1. Die behauptete Divergenz liegt nicht vor. Vielmehr hat das Finanzgericht (FG) in Einklang mit der ständigen Rechtsprechung des Bundesfinanzhofs (BFH) entschieden.
a) Nach der ständigen Rechtsprechung des BFH bestimmt sich nach Auflösung einer Kapitalgesellschaft der Zeitpunkt der Entstehung des Auflösungsgewinns und -verlustes nach den Grundsätzen ordnungsgemäßer Buchführung. Dieser Zeitpunkt ist bei einer Auflösung mit anschließender Liquidation normalerweise der Zeitpunkt des Abschlusses der Liquidation. Erst dann steht fest, ob und in welcher Höhe der Gesellschafter mit einer Zuteilung und Rückzahlung von Vermögen der Gesellschaft rechnen kann und ferner welche nachträglichen Anschaffungskosten der Beteiligung anfallen und welche Veräußerungs- und Auflösungskosten der Gesellschafter persönlich zu tragen hat. Der Zeitpunkt, in dem der Veräußerungsverlust realisiert ist, kann auch schon vor Abschluss der Liquidation liegen, wenn mit einer wesentlichen Änderung des bereits feststehenden Verlustes nicht mehr zu rechnen ist. Das ist z.B. dann der Fall, wenn die Eröffnung des Insolvenzverfahrens mangels Masse abgelehnt wurde oder die Gesellschaft bereits im Zeitpunkt des Auflösungsbeschlusses vermögenslos war (vgl. u.a. BFH-Urteile vom 3. Juni 1993 VIII R 81/91, BFHE 172, 407, BStBl II 1994, 162, unter 1.b, und VIII R 23/92, BFH/NV 1994, 459; vom 25. Januar 2000 VIII R 63/98, BFHE 191, 115, BStBl II 2000, 343, unter II.2.a, und vom 1. Juli 2014 IX R 47/13, BFHE 246, 188, BStBl II 2014, 786, unter II.1.a und b).
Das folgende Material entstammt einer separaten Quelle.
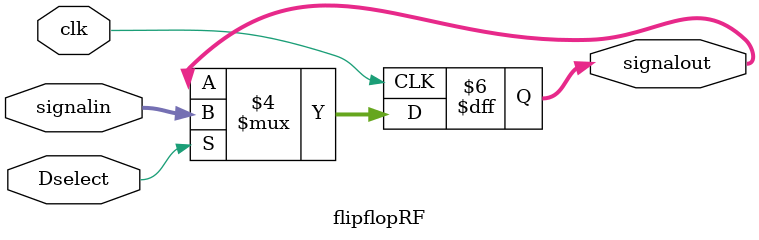
<source format=v>
`timescale 1ns / 1ps

module regfilehelp(
    input [31:0] dbus,
    input selA, selB, Dselect, clk,
    output [31:0] abus, bbus
    );
    
    wire [31:0] regToSplit;
    
    //assign newclk = clk & Dselect;
    
    flipflopRF R(
        .signalin(dbus),
        .clk(clk),
        .Dselect(Dselect),
        .signalout(regToSplit)
    );
    
    // Decides what register values go where 
    splitter S(
        .in(regToSplit),
        .selA(selA),
        .selB(selB),
        .outA(abus),
        .outB(bbus)
    );
    
endmodule

//Had to change the normal register layout for this part 
module flipflopRF(signalin, clk, Dselect, signalout);

input [31:0] signalin; 
input clk, Dselect;
output reg [31:0] signalout;

always @(negedge clk) begin //Used in RegFile 
    if (Dselect==1'b1) begin 
   // Simple register flip-flop, outputs the input 
   signalout = signalin;

end
end
endmodule
</source>
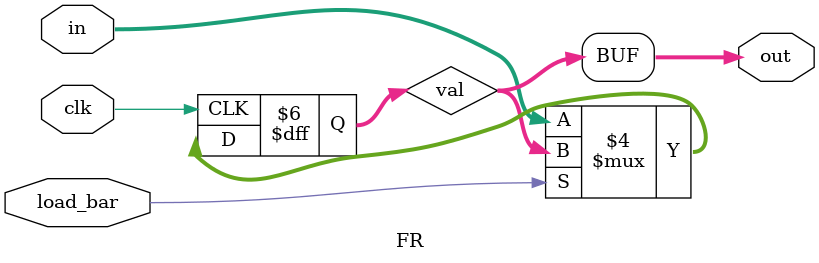
<source format=v>
/* Flags register

   Loads content if "load", on rising edge of clock
 */

module FR(clk, in, load_bar, out);
    input clk;
    input [2:0] in;
    input load_bar;
    output [2:0] out;

    reg [2:0] val = 0;

    assign out = val;

    always @ (posedge clk) begin
        if (!load_bar) val <= in;
    end
endmodule

</source>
b) Diese Grundsätze hat die angefochtene Entscheidung des FG in ihren tragenden Entscheidungsgründen berücksichtigt. Nach den insoweit nach § 118 Abs. 2 FGO bindenden Feststellungen des FG war der Verlust im Streitjahr 2003 trotz der Ablehnung der Eröffnung des Insolvenzverfahrens mangels Masse noch nicht realisiert, weil die Höhe des Auflösungsverlusts zum 31. Dezember 2003 nicht hinreichend sicher feststand. Denn nach den Feststellungen des FG lief noch ein Liquidationsverfahren und kamen noch Rückzahlungen aus dem Gesellschaftsvermögen in Betracht. Dies gilt insbesondere im Hinblick auf den Umstand, dass seitens der GmbH bis 2008 noch Forderungen klageweise geltend gemacht worden und damit noch Zuflüsse zur Liquidationsmasse zu erwarten waren. Zudem führte der Kläger noch Vergleichsverhandlungen mit der X-Sparkasse aufgrund einer Bürgschaftsinanspruchnahme, die nicht vor 2010 abgeschlossen waren.
2. Die Rüge der Verletzung der Sachaufklärungspflicht (§ 76 Abs. 1 FGO) durch das FG greift nicht durch. Soweit der Kläger vorbringt, das FG habe im Rahmen der Sachverhaltsaufklärung das Gutachten des vom Insolvenzgericht bestellten Sachverständigen unzureichend gewürdigt, wendet er sich gegen die tatsächliche und rechtliche Würdigung des streitigen Sachverhalts durch das FG. Damit kann die Zulassung der Revision nicht erreicht werden (vgl. BFH-Beschluss vom 4. September 2009 IX B 81/09, BFH/NV 2010, 50, unter 2.b, m.w.N.).
3. Von einer weiter gehenden Begründung wird gemäß § 116 Abs. 5 Satz 2 FGO abgesehen. Die Kostenentscheidung beruht auf § 135 Abs. 2 FGO.